Jefferson Campos Nobre: Okay, thank you Minze. Thank you for your comprehension on the time. So if you have questions, please send him in using the chat or our mailing list. So thank you. The next presentation will be performed by Carlos, right? As you can imagine, you are run of time, so I ask you to go as as fast as you can.

Carlos: I'll be very fast and it's also Thursday and this is yet another presentation on AI. So let me go fast.

So basically this is a first exercise trying to identify and define how we can use agentic AI for a use case that is based on sensing. So the idea is that we have one particular application, although the potential architecture that the results of this is will be applicable to others, where we define a simple architecture based on agents for the specific application which is sensing in this case and agents for networking, and we try to identify and develop interaction between those agents in order to overcome a complex task, which is how to develop distributed sensing or how to implement distributed sensing which has requirements on both the communication, the networking and both at the application layer.

So we do this, you can read the draft, I will not go into the details of course, but then one point that I would like to maybe raise or just spend one minute is on the open issues and questions because in this specific use case, we have on the one hand questions related to how we define the the task, in this case is the sensing, how we develop or how we define data governance aspects in the architecture for the data that is going to be used, how we also define specify the allowed agentic interaction level in the sense of how many agents do we want to allow to participate into this operation and also the networking requirements.

And with that, we identify a set of questions for this group in this case, but is in general for IETF, whatever the AI work is going to end up being done, which is agent discovery and registration, agent to agent protocol which are the elements that needs to be standardized.

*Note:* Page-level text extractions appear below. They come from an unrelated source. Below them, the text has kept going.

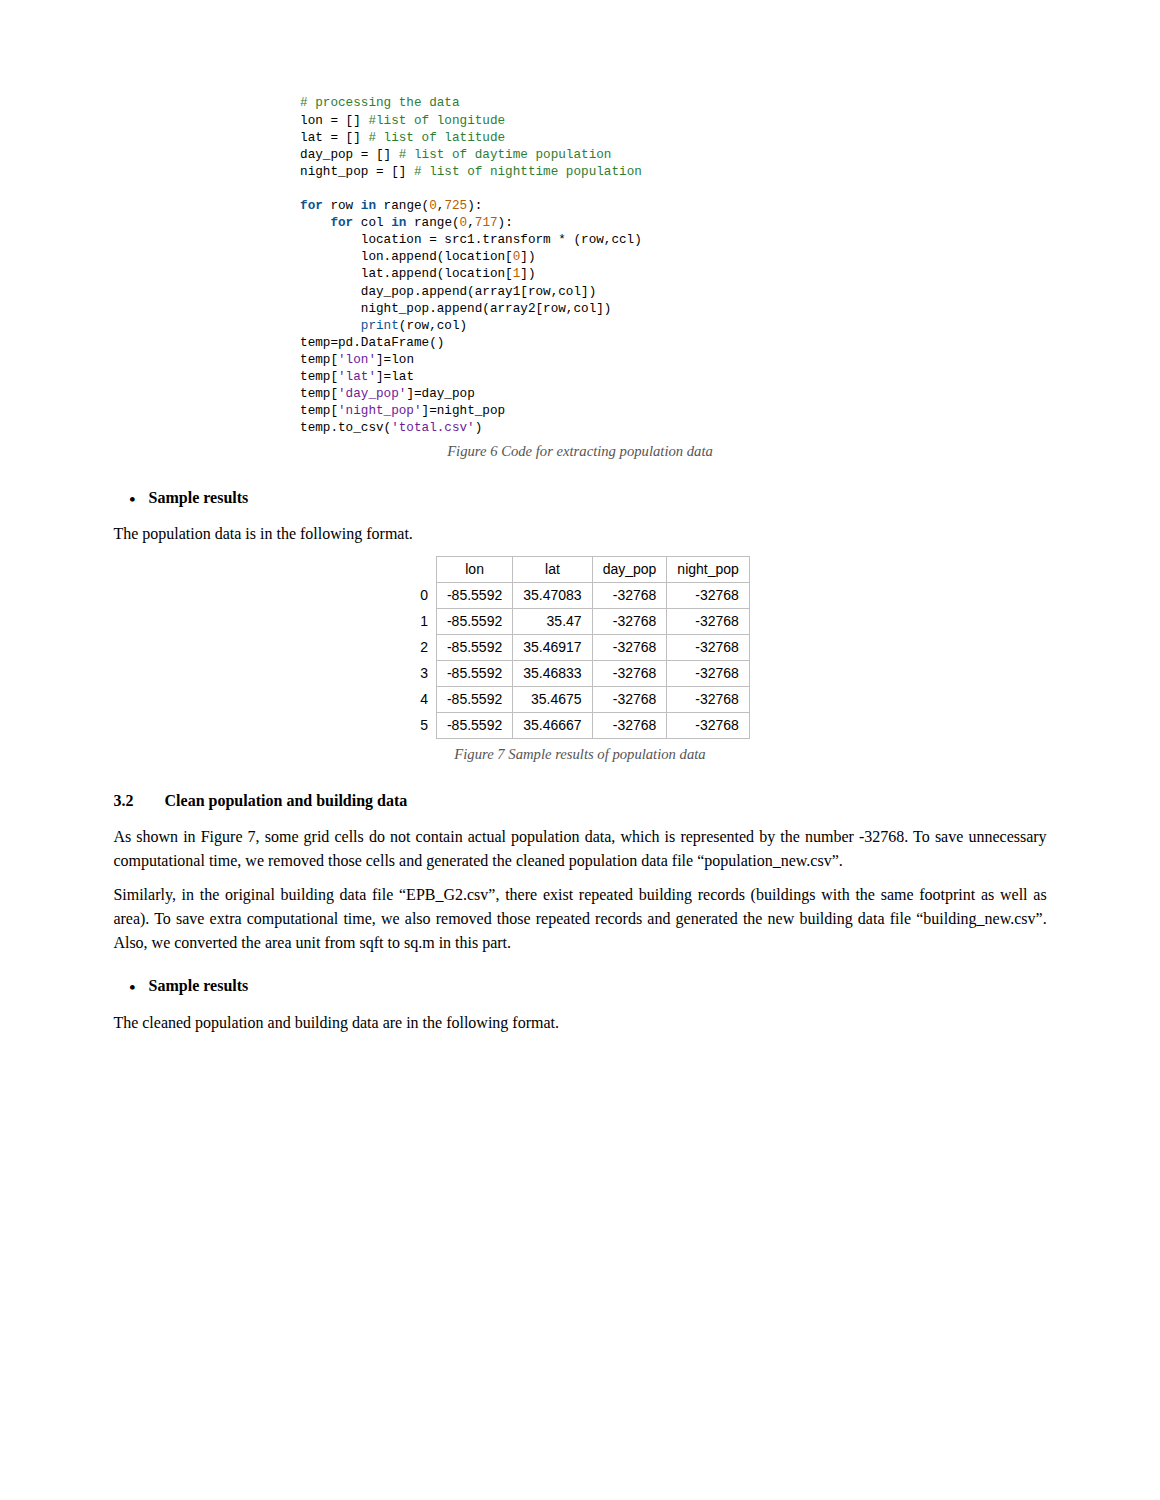# processing the data lon = [] #list of longitude lat = [] # list of latitude day_pop = [] # list of daytime population night_pop = [] # list of nighttime population for row in range(0,725): for col in range(0,717): location = src1.transform * (row,ccl) lon.append(location[0]) lat.append(location[1]) day_pop.append(array1[row,col]) night_pop.append(array2[row,col]) print(row,col) temp=pd.DataFrame() temp['lon']=lon temp['lat']=lat temp['day_pop']=day_pop temp['night_pop']=night_pop temp.to_csv('total.csv')
Figure 6 Code for extracting population data
Sample results
The population data is in the following format.
| | lon | lat | day_pop | night_pop |
| --- | --- | --- | --- | --- |
| 0 | -85.5592 | 35.47083 | -32768 | -32768 |
| 1 | -85.5592 | 35.47 | -32768 | -32768 |
| 2 | -85.5592 | 35.46917 | -32768 | -32768 |
| 3 | -85.5592 | 35.46833 | -32768 | -32768 |
| 4 | -85.5592 | 35.4675 | -32768 | -32768 |
| 5 | -85.5592 | 35.46667 | -32768 | -32768 |
Figure 7 Sample results of population data
3.2 Clean population and building data
As shown in Figure 7, some grid cells do not contain actual population data, which is represented by the number -32768. To save unnecessary computational time, we removed those cells and generated the cleaned population data file “population_new.csv”.
Similarly, in the original building data file “EPB_G2.csv”, there exist repeated building records (buildings with the same footprint as well as area). To save extra computational time, we also removed those repeated records and generated the new building data file “building_new.csv”. Also, we converted the area unit from sqft to sq.m in this part.
Sample results
The cleaned population and building data are in the following format.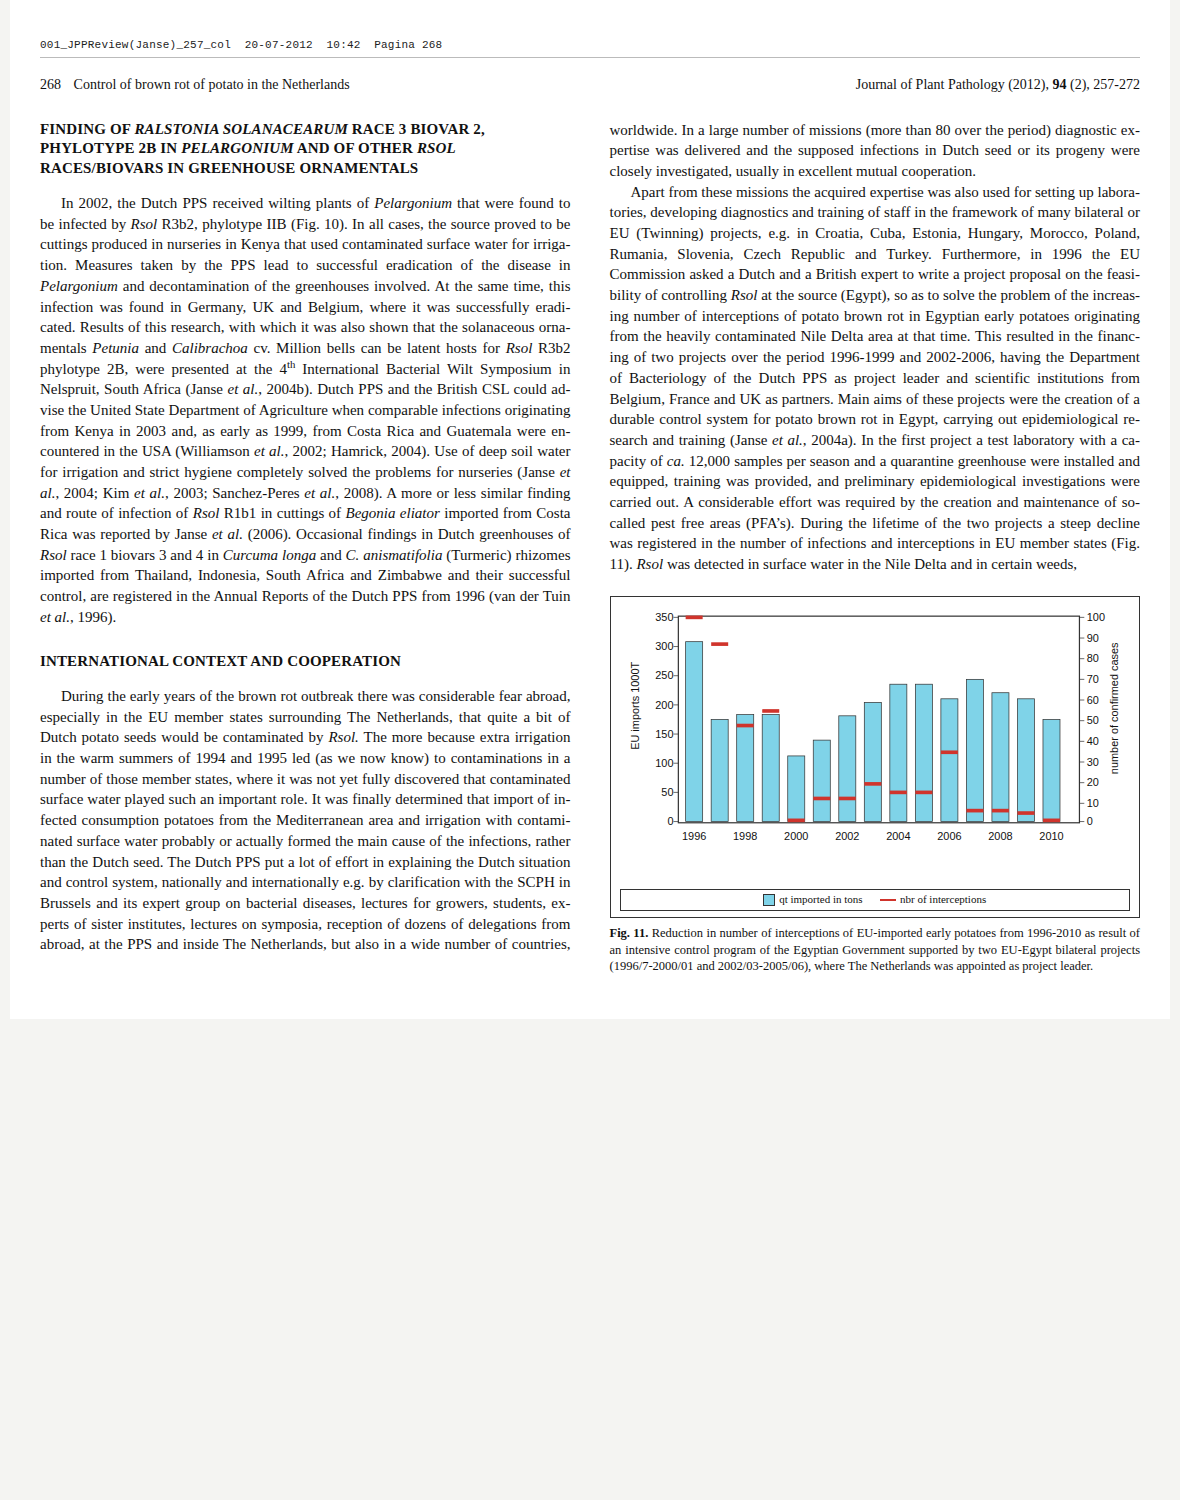001_JPPReview(Janse)_257_col 20-07-2012 10:42 Pagina 268
268 Control of brown rot of potato in the Netherlands
Journal of Plant Pathology (2012), 94 (2), 257-272
FINDING OF RALSTONIA SOLANACEARUM RACE 3 BIOVAR 2, PHYLOTYPE 2B IN PELARGONIUM AND OF OTHER RSOL RACES/BIOVARS IN GREENHOUSE ORNAMENTALS
In 2002, the Dutch PPS received wilting plants of Pelargonium that were found to be infected by Rsol R3b2, phylotype IIB (Fig. 10). In all cases, the source proved to be cuttings produced in nurseries in Kenya that used contaminated surface water for irrigation. Measures taken by the PPS lead to successful eradication of the disease in Pelargonium and decontamination of the greenhouses involved. At the same time, this infection was found in Germany, UK and Belgium, where it was successfully eradicated. Results of this research, with which it was also shown that the solanaceous ornamentals Petunia and Calibrachoa cv. Million bells can be latent hosts for Rsol R3b2 phylotype 2B, were presented at the 4th International Bacterial Wilt Symposium in Nelspruit, South Africa (Janse et al., 2004b). Dutch PPS and the British CSL could advise the United State Department of Agriculture when comparable infections originating from Kenya in 2003 and, as early as 1999, from Costa Rica and Guatemala were encountered in the USA (Williamson et al., 2002; Hamrick, 2004). Use of deep soil water for irrigation and strict hygiene completely solved the problems for nurseries (Janse et al., 2004; Kim et al., 2003; Sanchez-Peres et al., 2008). A more or less similar finding and route of infection of Rsol R1b1 in cuttings of Begonia eliator imported from Costa Rica was reported by Janse et al. (2006). Occasional findings in Dutch greenhouses of Rsol race 1 biovars 3 and 4 in Curcuma longa and C. anismatifolia (Turmeric) rhizomes imported from Thailand, Indonesia, South Africa and Zimbabwe and their successful control, are registered in the Annual Reports of the Dutch PPS from 1996 (van der Tuin et al., 1996).
INTERNATIONAL CONTEXT AND COOPERATION
During the early years of the brown rot outbreak there was considerable fear abroad, especially in the EU member states surrounding The Netherlands, that quite a bit of Dutch potato seeds would be contaminated by Rsol. The more because extra irrigation in the warm summers of 1994 and 1995 led (as we now know) to contaminations in a number of those member states, where it was not yet fully discovered that contaminated surface water played such an important role. It was finally determined that import of infected consumption potatoes from the Mediterranean area and irrigation with contaminated surface water probably or actually formed the main cause of the infections, rather than the Dutch seed. The Dutch PPS put a lot of effort in explaining the Dutch situation and control system, nationally and internationally e.g. by clarification with the SCPH in Brussels and its expert group on bacterial diseases, lectures for growers, students, experts of sister institutes, lectures on symposia, reception of dozens of delegations from abroad, at the PPS and inside The Netherlands, but also in a wide number of countries, worldwide. In a large number of missions (more than 80 over the period) diagnostic expertise was delivered and the supposed infections in Dutch seed or its progeny were closely investigated, usually in excellent mutual cooperation.
Apart from these missions the acquired expertise was also used for setting up laboratories, developing diagnostics and training of staff in the framework of many bilateral or EU (Twinning) projects, e.g. in Croatia, Cuba, Estonia, Hungary, Morocco, Poland, Rumania, Slovenia, Czech Republic and Turkey. Furthermore, in 1996 the EU Commission asked a Dutch and a British expert to write a project proposal on the feasibility of controlling Rsol at the source (Egypt), so as to solve the problem of the increasing number of interceptions of potato brown rot in Egyptian early potatoes originating from the heavily contaminated Nile Delta area at that time. This resulted in the financing of two projects over the period 1996-1999 and 2002-2006, having the Department of Bacteriology of the Dutch PPS as project leader and scientific institutions from Belgium, France and UK as partners. Main aims of these projects were the creation of a durable control system for potato brown rot in Egypt, carrying out epidemiological research and training (Janse et al., 2004a). In the first project a test laboratory with a capacity of ca. 12,000 samples per season and a quarantine greenhouse were installed and equipped, training was provided, and preliminary epidemiological investigations were carried out. A considerable effort was required by the creation and maintenance of so-called pest free areas (PFA’s). During the lifetime of the two projects a steep decline was registered in the number of infections and interceptions in EU member states (Fig. 11). Rsol was detected in surface water in the Nile Delta and in certain weeds,
350 300 250 200 150 100 50 0 100 90 80 70 60 50 40 30 20 10 0 EU imports 1000T number of confirmed cases 1996 1998 2000 2002 2004 2006 2008 2010
qt imported in tons nbr of interceptions
Fig. 11. Reduction in number of interceptions of EU-imported early potatoes from 1996-2010 as result of an intensive control program of the Egyptian Government supported by two EU-Egypt bilateral projects (1996/7-2000/01 and 2002/03-2005/06), where The Netherlands was appointed as project leader.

And then for the case of multi-domain sensing, what are the trust privacy mechanisms that we may need to involve for these agentic communications, how to resolve conflicts, and of course and last question, if there is anyone interested in working on this topic in this group or whatever group that ends up taking being the home, please let us know and we will be happy to collaborate with you guys on this. Sorry.

Jefferson Campos Nobre: Okay, thank you, thank you Carlos. Right on time. Okay so this is the last presentation. So thank you for attending our session and also for the presenters and see you in Vienna, right? Bye-bye.